The SRES program reviews demographic profiles and helps students understand the mindset, rationale and expectations of seniors. It also looks at ways of communicating with each age group, Brindle says. The course covers financial content and social issues including elder abuse and physical components like housing design for those with mobility issues. It also examines various living options and everything from downsizing and independent supported living to retirement communities and nursing homes.

“Fewer than 10 per cent of retirees live in nursing homes,” says Brindle. “It's the choice of last resort. Most people want to age in place and they need real estate professionals who understand what’s involved.”

Limited mobilityBrindle stresses that she became much more confident representing seniors after pursuing this specialized education. She learned more about their unique issues and available resources such as grants for physical improvements that enable elderly people to stay in their homes through the addition of features like safety grab bars, nonslip flooring and raised counters.

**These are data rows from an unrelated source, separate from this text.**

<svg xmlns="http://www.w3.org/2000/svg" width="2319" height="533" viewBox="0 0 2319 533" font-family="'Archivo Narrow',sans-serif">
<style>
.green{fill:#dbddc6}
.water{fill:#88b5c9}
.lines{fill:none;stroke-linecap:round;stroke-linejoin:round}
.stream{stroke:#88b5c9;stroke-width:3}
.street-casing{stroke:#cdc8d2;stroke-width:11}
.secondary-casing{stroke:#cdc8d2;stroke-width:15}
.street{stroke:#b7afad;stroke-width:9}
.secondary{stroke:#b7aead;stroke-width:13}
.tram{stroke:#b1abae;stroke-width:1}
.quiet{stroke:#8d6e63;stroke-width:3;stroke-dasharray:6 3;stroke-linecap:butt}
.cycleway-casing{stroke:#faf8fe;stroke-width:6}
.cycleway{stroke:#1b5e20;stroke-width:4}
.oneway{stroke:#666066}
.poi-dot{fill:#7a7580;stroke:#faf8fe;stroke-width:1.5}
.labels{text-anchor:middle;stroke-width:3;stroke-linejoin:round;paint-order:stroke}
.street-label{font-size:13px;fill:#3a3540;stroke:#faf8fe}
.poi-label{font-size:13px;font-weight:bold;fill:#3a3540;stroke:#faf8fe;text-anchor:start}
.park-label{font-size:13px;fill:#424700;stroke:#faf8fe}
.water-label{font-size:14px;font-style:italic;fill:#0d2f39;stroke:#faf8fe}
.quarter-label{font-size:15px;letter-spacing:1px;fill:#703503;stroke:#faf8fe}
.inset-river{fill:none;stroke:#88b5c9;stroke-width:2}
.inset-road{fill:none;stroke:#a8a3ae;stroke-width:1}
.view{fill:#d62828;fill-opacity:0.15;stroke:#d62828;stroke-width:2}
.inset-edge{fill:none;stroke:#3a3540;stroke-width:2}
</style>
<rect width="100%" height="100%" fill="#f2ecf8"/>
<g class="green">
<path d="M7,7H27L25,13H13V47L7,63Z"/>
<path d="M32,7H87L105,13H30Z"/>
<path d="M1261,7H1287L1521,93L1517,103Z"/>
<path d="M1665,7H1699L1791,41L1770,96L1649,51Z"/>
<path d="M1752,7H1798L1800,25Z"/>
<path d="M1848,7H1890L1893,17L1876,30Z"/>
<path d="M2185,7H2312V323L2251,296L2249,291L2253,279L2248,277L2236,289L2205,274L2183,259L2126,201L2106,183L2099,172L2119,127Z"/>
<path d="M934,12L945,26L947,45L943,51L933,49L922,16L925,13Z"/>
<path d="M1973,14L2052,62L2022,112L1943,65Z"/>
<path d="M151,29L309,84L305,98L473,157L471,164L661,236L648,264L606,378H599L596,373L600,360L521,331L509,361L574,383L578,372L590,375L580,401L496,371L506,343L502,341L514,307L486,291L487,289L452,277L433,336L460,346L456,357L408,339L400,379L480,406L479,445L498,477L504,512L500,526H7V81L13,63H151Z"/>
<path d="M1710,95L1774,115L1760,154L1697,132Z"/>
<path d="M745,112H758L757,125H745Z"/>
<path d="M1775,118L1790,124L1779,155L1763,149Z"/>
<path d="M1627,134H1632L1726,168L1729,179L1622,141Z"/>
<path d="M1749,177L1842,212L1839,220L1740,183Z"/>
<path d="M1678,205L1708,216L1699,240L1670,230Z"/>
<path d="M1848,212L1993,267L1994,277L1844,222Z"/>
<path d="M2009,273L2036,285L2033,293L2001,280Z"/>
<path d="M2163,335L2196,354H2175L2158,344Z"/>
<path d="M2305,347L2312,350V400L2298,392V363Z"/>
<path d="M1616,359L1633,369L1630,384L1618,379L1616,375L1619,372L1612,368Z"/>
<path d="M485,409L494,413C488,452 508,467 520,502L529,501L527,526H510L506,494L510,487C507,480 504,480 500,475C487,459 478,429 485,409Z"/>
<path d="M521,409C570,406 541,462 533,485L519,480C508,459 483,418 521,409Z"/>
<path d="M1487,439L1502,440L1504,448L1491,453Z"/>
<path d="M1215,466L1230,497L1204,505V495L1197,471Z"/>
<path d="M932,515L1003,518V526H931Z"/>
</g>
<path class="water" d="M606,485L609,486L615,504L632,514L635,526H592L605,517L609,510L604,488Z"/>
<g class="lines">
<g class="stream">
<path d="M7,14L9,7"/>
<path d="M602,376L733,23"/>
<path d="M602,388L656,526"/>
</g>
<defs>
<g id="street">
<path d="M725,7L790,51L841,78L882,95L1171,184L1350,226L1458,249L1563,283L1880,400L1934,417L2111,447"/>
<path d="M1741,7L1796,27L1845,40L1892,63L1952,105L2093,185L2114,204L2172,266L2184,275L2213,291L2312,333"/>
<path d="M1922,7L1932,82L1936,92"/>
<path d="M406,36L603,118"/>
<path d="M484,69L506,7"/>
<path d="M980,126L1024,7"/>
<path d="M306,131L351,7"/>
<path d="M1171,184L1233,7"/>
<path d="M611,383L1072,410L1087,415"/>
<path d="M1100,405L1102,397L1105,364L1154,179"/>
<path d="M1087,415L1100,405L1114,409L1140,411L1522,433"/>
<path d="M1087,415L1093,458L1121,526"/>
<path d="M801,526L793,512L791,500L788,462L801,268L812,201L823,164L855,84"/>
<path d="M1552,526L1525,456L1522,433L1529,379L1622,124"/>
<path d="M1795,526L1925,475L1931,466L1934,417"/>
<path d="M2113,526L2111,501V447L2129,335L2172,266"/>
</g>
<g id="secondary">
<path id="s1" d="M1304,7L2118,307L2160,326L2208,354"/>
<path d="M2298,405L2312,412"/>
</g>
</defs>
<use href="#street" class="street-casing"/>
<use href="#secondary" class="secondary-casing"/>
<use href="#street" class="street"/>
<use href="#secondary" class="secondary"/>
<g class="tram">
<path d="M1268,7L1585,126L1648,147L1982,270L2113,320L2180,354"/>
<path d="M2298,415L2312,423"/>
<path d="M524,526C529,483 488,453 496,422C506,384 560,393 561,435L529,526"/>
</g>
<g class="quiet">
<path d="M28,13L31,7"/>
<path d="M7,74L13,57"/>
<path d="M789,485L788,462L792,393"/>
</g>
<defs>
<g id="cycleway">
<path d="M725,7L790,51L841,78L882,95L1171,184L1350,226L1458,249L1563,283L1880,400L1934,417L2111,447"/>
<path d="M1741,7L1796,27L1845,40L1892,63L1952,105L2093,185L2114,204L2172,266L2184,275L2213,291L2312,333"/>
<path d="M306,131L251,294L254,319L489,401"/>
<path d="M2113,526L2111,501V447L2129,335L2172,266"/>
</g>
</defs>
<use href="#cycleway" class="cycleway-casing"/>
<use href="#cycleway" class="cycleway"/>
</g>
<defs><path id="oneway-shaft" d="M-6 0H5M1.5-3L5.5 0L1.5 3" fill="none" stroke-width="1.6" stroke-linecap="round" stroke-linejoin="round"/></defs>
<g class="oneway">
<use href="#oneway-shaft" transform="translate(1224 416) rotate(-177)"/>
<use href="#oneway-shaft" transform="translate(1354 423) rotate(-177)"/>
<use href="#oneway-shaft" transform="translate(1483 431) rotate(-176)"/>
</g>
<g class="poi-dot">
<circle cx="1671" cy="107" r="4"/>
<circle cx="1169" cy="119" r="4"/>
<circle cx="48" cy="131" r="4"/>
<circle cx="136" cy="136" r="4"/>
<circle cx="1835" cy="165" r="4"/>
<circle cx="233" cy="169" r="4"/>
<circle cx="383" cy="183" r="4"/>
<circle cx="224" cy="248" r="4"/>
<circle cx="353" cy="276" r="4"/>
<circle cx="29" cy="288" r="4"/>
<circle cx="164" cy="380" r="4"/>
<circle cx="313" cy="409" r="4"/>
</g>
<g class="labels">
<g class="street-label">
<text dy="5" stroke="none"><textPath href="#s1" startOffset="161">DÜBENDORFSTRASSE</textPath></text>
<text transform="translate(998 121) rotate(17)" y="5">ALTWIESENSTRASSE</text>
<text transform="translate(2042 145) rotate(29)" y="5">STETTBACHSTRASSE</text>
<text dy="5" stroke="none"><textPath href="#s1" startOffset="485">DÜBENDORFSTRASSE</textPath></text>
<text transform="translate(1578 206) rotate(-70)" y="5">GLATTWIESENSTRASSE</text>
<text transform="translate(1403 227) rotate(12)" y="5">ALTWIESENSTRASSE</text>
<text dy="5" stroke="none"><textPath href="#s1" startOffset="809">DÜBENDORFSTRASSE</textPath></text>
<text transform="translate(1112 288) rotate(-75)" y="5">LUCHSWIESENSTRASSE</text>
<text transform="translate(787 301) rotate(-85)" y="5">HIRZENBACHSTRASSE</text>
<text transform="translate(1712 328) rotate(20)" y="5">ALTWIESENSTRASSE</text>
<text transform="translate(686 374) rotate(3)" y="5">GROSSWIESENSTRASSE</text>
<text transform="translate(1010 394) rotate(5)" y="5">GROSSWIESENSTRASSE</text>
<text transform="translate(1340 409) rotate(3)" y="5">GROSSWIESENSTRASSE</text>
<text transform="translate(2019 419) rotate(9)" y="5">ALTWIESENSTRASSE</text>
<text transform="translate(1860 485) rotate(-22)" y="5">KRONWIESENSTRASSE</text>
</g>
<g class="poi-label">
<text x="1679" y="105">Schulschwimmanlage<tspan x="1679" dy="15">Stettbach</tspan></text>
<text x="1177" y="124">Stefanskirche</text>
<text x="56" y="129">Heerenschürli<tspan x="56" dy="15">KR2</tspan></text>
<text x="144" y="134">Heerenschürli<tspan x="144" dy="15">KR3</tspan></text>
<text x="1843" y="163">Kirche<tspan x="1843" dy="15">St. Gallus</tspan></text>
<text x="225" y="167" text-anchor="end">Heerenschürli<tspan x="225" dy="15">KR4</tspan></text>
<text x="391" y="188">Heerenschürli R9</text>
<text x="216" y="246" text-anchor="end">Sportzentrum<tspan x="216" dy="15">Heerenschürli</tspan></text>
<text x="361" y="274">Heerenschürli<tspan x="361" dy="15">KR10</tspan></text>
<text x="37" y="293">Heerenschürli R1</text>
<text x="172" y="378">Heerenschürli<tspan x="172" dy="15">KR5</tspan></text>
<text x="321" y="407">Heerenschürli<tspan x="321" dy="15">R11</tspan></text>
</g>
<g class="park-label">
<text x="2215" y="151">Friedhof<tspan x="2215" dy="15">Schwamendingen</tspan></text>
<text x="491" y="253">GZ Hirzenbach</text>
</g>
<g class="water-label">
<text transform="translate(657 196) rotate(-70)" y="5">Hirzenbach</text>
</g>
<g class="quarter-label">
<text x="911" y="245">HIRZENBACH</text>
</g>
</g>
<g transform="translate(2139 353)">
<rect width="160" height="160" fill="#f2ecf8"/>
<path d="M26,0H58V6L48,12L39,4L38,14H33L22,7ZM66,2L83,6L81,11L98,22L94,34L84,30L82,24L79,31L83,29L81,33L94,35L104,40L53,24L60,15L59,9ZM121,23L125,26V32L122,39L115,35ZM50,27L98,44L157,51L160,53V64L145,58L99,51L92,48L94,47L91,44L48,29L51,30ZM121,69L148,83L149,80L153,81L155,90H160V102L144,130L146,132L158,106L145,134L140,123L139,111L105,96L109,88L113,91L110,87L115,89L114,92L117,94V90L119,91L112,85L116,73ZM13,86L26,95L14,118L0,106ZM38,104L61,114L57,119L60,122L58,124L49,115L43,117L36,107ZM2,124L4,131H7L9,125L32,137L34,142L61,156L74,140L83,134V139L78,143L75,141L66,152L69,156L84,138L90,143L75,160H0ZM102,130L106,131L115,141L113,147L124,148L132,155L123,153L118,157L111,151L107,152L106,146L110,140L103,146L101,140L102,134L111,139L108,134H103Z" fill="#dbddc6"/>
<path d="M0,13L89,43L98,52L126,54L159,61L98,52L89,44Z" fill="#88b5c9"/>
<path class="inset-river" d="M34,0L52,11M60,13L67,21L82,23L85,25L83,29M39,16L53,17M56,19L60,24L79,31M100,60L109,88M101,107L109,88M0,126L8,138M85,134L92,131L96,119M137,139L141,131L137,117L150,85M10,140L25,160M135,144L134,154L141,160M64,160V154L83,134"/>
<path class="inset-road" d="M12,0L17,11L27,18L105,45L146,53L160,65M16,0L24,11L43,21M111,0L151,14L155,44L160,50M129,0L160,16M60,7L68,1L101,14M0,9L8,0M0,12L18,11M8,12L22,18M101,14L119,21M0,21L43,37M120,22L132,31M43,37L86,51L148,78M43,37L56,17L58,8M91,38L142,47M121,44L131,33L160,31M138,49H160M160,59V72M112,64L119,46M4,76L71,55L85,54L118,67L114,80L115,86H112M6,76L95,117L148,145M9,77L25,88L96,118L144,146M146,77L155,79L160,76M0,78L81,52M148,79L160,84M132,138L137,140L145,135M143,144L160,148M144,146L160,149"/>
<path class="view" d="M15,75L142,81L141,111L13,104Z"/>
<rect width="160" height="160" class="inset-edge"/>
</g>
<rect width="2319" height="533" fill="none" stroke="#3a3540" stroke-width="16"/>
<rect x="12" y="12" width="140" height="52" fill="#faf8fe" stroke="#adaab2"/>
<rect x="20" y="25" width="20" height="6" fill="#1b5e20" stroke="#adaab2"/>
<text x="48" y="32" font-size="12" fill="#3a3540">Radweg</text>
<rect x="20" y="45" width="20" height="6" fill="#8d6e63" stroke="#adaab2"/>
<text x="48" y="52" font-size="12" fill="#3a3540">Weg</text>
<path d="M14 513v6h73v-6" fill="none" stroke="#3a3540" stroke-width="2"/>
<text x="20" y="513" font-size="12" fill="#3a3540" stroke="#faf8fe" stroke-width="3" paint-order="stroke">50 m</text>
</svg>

She advises her students to develop expertise on alternative living arrangements in their local area and to get to know the teams involved so that they can speak authoritatively and build a family's trust.

Aside from helping clients, this education led Brindle to complete her own will, take charge of her personal estate planning, and communicate with friends and family about her own wishes for the future. “As REALTORS®, we need to lead by example.”